What emerging trends or developments are on the horizon?

In terms of emerging trends and developments in the field of thyroid cancer research, there is a lot going on. We have talked about precision medicine, and we are going to continue to make progress in precision medicine [and] targeted therapy for patients with advanced disease. I think we are also going to make progress in the neoadjuvant setting. Perhaps with neoadjuvant treatment, bringing in highly effective drugs earlier into the course of the disease process, maybe we will be curing more patients with thyroid cancer.

I also think that we are going to be learning more about applying immunotherapy in advanced thyroid cancer. While there is not a big role for many of our patients with advanced lung cancer with our current immunotherapy strategies, we are going to figure that out in the coming years. I am quite confident of that.

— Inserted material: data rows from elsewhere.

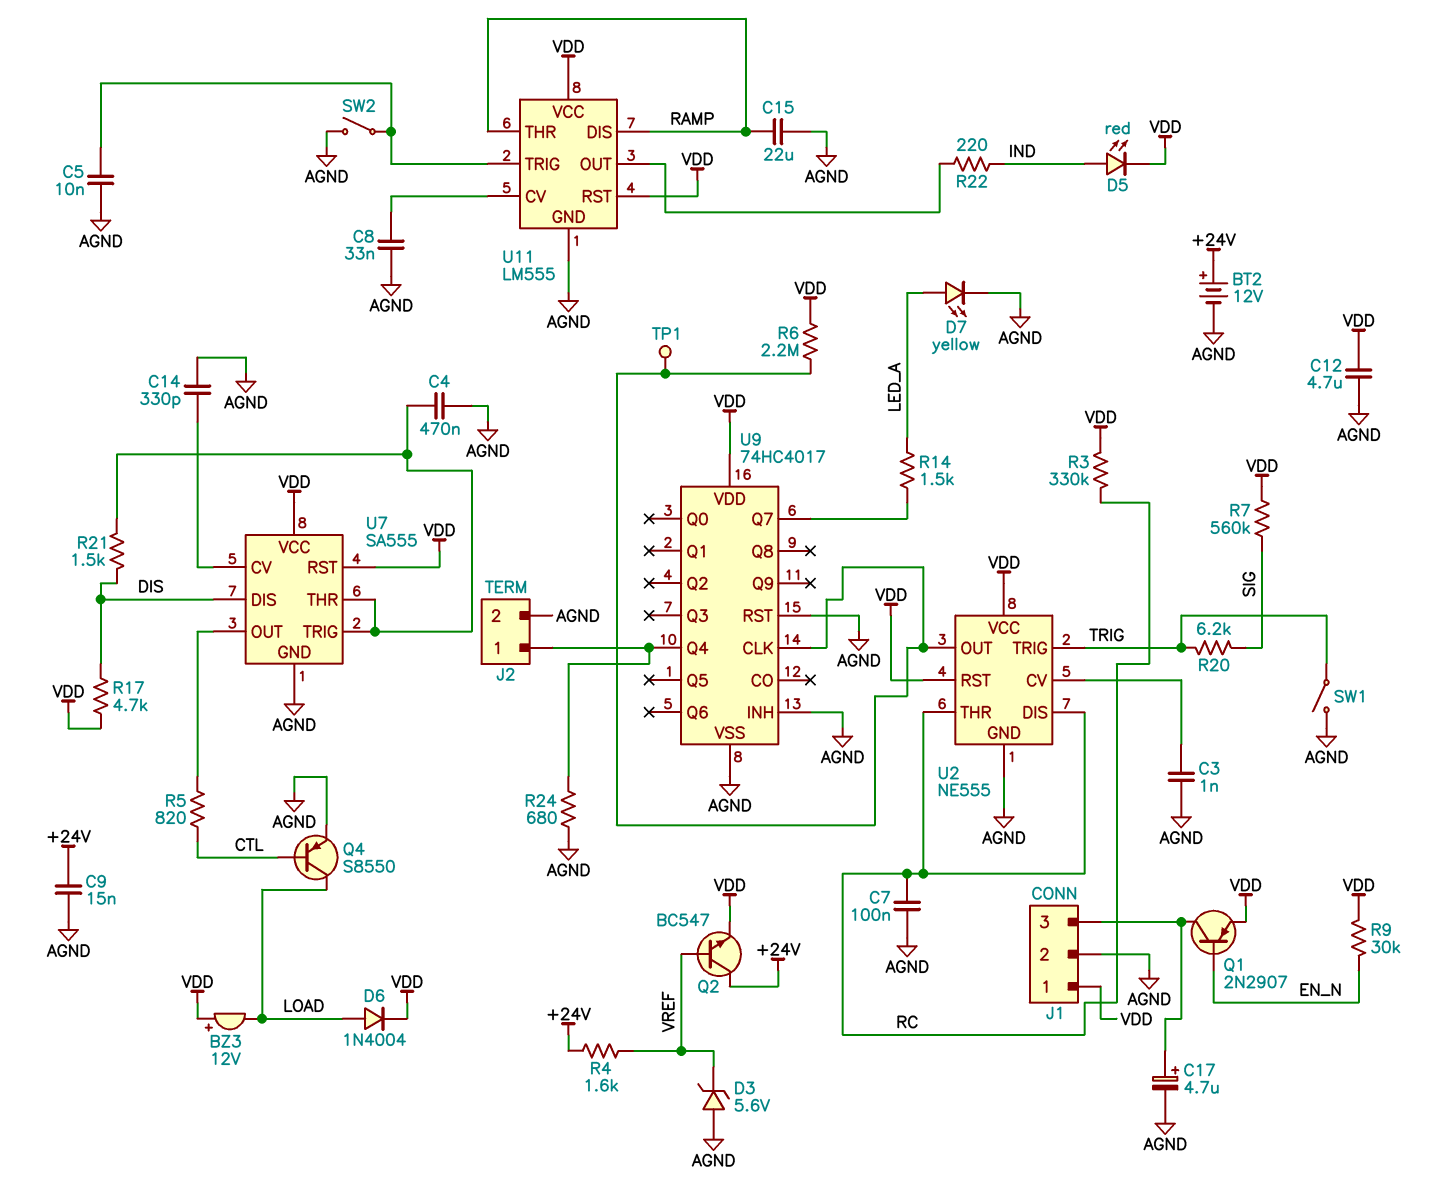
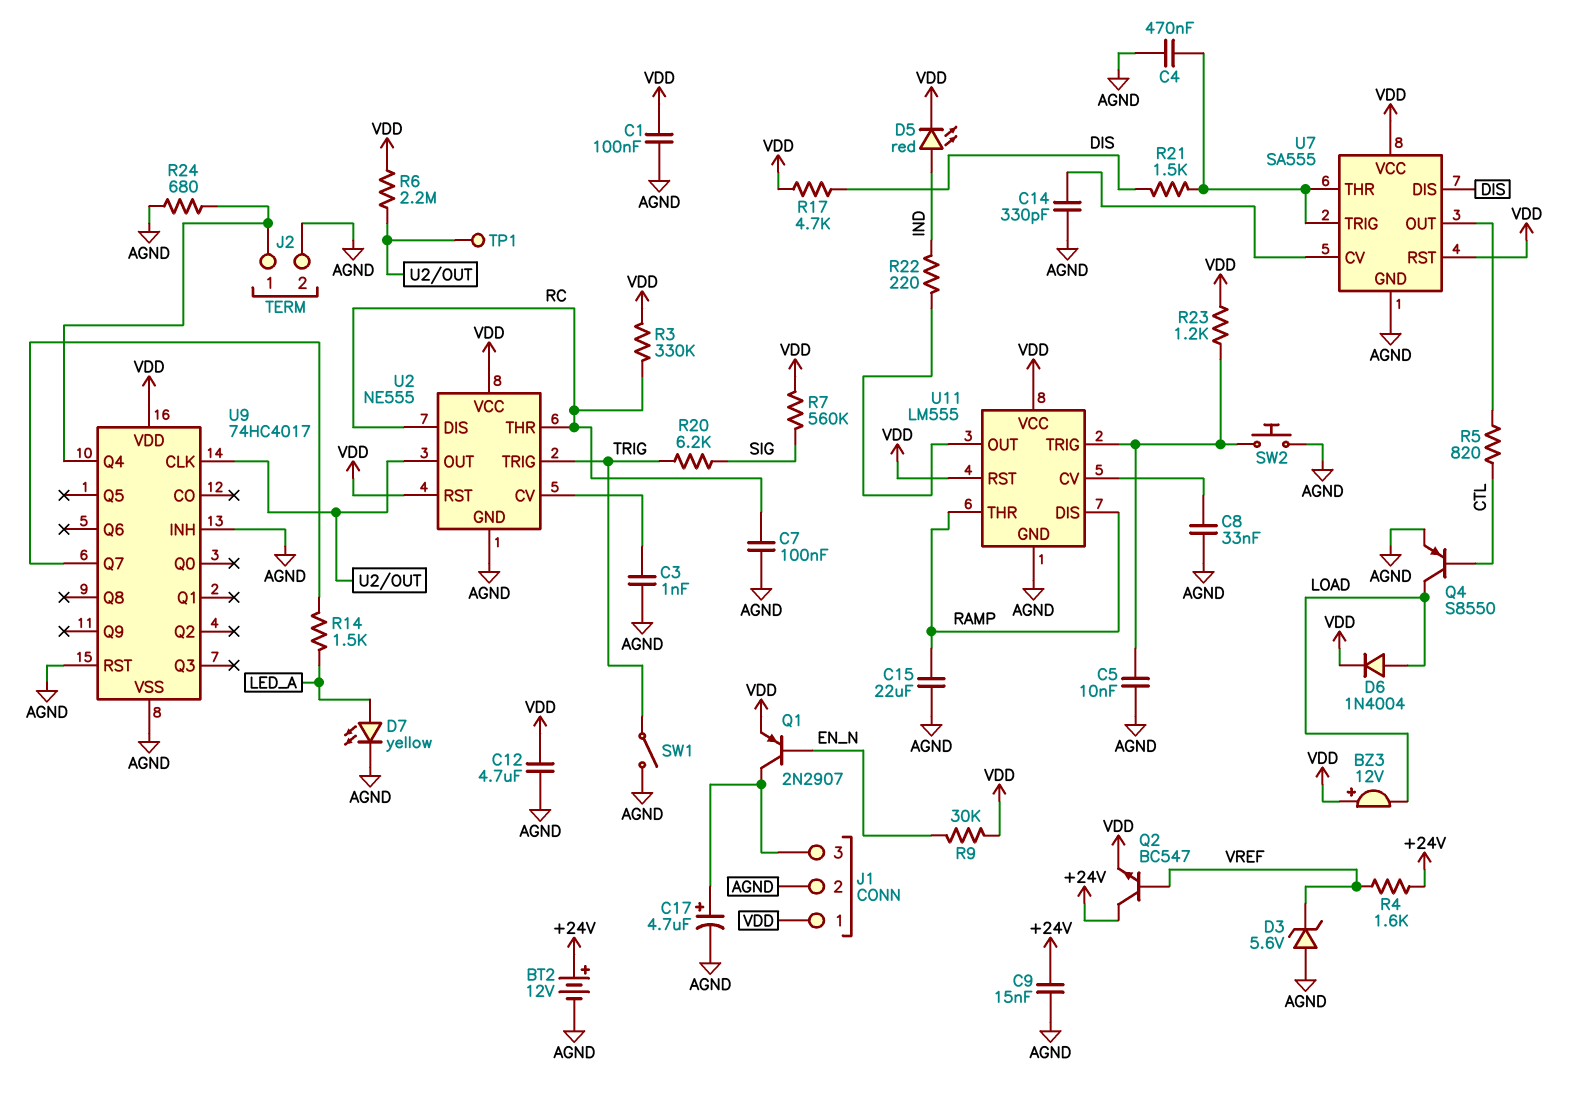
C1: none -> 100nF (AGND, VDD)
R23: none -> 1.2k (U11/TRIG, VDD)
SW2: switch (AGND, U11/TRIG) -> button (AGND, U11/TRIG)

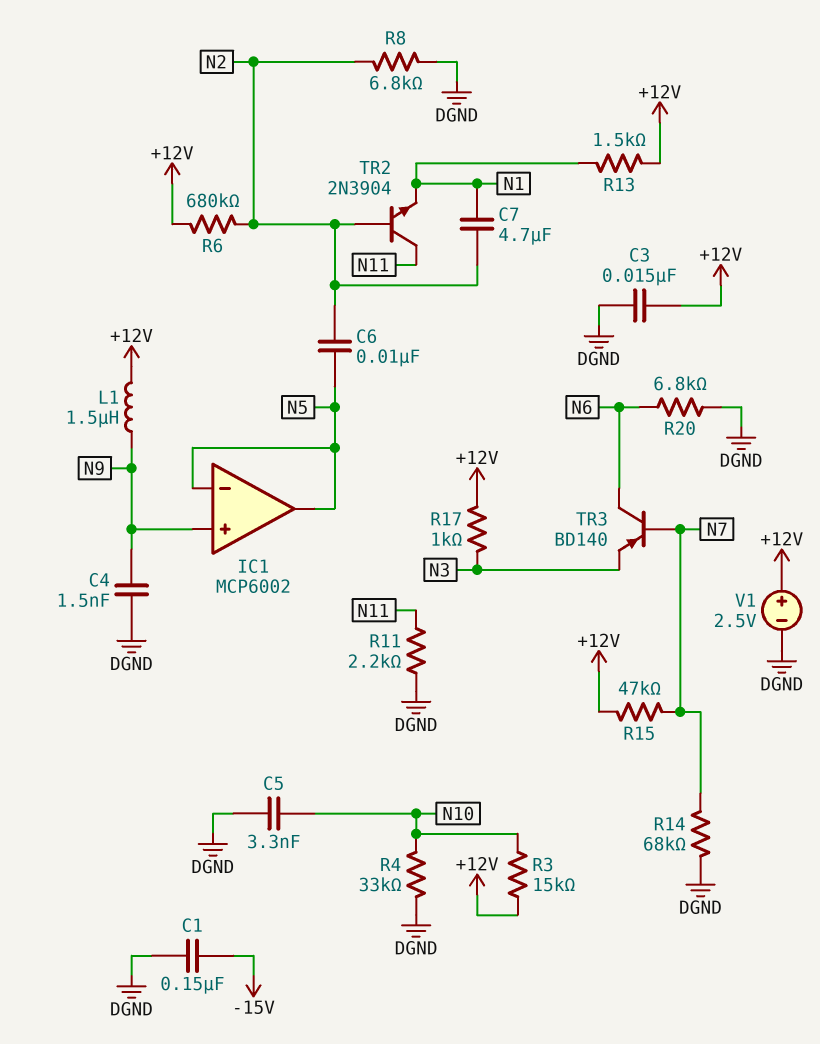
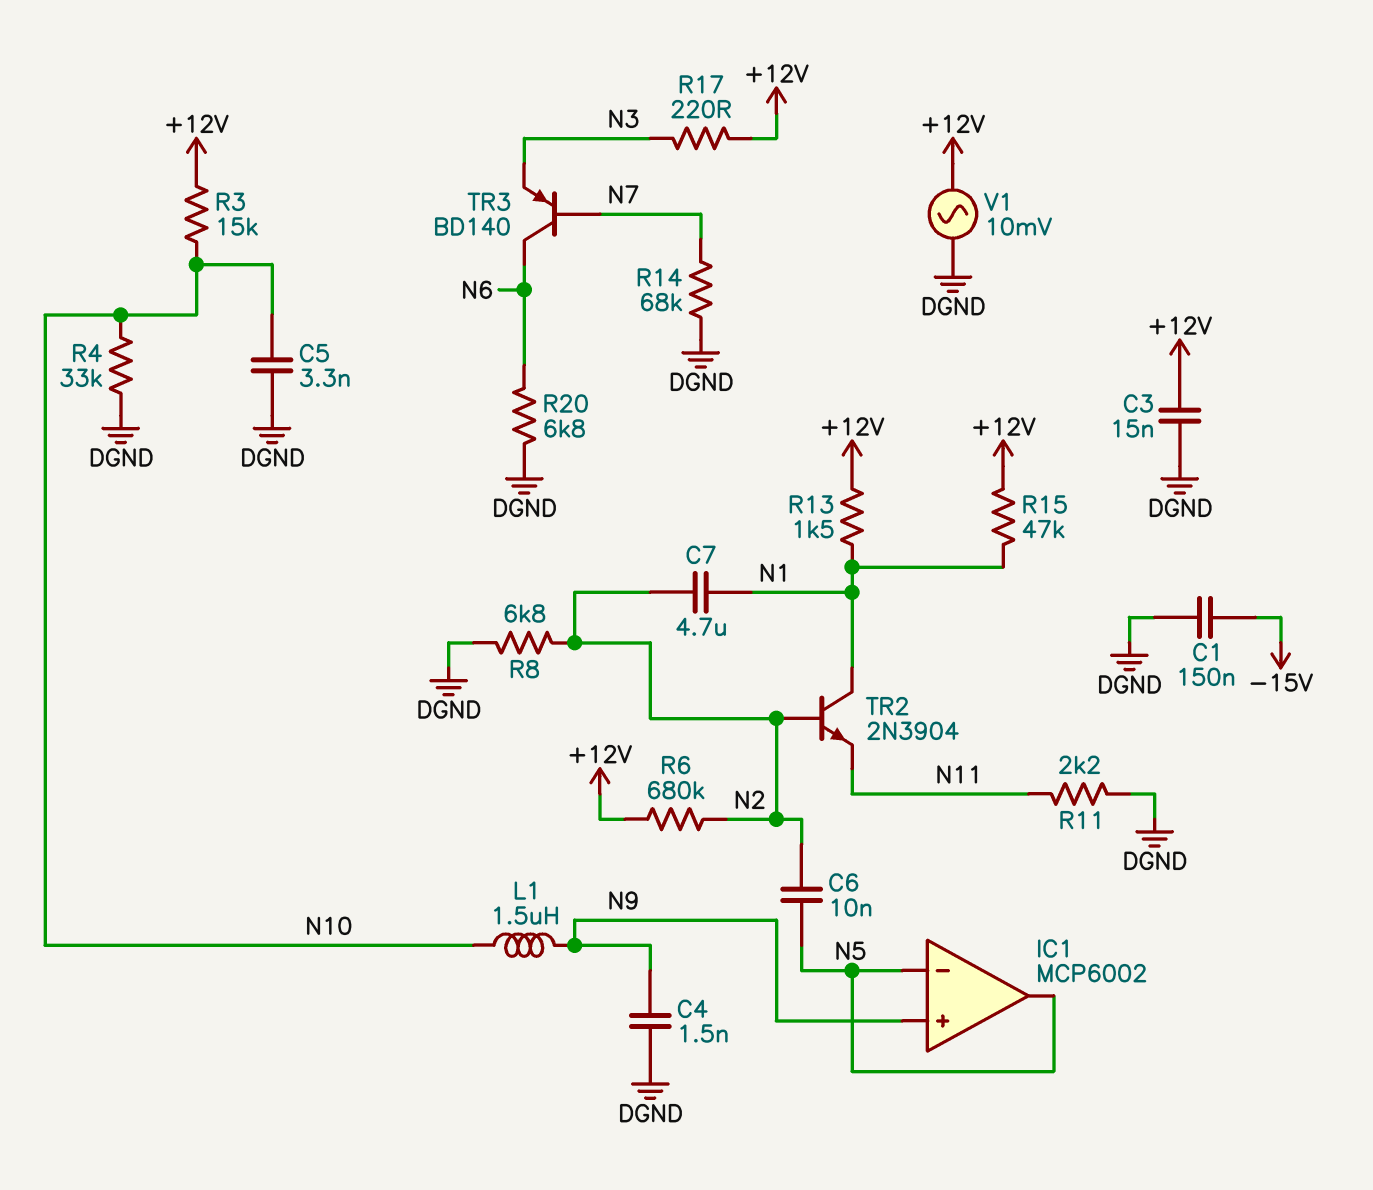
L1: 1.5uH (+12V, N9) -> 1.5uH (N9, N10)
R15: 47k (+12V, N7) -> 47k (+12V, N1)
R17: 1k (+12V, N3) -> 220 (+12V, N3)
TR2: NPN 2N3904 (B N2, C N11, E N1) -> NPN 2N3904 (B N2, C N1, E N11)
V1: 2.5V (plus +12V, minus DGND) -> AC 10mV (+12V, DGND)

Cellular therapies are [also] being investigated. There are not a lot of clinical trials right now that are underway with cellular therapies but here are a couple. Thyroid cancer is a good setting for studying cellular therapies. The thyroid gland is typically ablated in patients with thyroid cancer, so we do not have to worry about some collateral damage to the normal thyroid tissue from [chimeric antigen receptor] T-cell therapy that you might need to worry about in targeting other solid tumors. Then, we have cancer-specific antigens that are targetable with cellular therapies as well. I think that we are going to be seeing advances in that field in the coming years.